→ **ASSIGNED TASK**
Among the entries below, find the lines with the word "OpenRAM" and copy them.

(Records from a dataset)
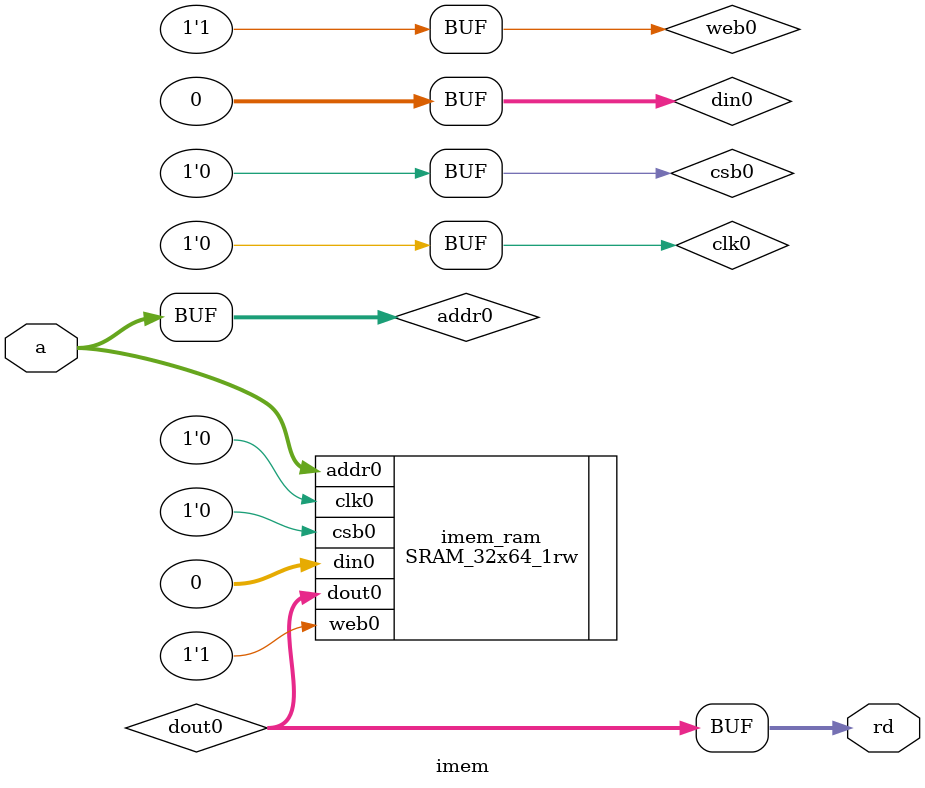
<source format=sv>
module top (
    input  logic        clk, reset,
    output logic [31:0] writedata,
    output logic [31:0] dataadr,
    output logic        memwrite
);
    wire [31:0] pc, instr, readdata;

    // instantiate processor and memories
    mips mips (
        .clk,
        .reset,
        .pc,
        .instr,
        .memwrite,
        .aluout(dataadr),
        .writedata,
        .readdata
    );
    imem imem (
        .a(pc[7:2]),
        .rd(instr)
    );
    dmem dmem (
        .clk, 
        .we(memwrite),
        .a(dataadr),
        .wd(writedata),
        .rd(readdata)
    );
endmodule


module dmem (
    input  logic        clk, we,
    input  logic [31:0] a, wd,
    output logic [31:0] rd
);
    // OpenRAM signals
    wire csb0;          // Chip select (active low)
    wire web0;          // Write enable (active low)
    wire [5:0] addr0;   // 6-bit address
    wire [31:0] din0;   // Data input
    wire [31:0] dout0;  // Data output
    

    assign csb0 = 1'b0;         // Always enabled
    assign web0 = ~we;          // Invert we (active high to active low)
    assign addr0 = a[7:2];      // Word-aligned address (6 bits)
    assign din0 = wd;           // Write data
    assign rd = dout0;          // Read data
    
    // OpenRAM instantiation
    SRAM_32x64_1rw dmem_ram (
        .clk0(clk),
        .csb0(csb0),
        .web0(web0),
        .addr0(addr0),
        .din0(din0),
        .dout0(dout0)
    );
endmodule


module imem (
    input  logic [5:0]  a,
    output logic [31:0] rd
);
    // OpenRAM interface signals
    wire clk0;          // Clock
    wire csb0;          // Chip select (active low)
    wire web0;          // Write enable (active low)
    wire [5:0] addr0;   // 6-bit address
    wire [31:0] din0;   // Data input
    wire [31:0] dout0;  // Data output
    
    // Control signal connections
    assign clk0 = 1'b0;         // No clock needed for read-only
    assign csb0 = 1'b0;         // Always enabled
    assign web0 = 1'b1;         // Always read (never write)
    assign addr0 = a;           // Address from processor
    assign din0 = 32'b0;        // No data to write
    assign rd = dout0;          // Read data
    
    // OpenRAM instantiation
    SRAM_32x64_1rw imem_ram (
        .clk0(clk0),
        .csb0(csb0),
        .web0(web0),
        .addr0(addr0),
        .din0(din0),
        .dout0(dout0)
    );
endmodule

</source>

→ **OUTPUT OF THE TASK**
    // OpenRAM signals
    // OpenRAM instantiation
    // OpenRAM interface signals
    // OpenRAM instantiation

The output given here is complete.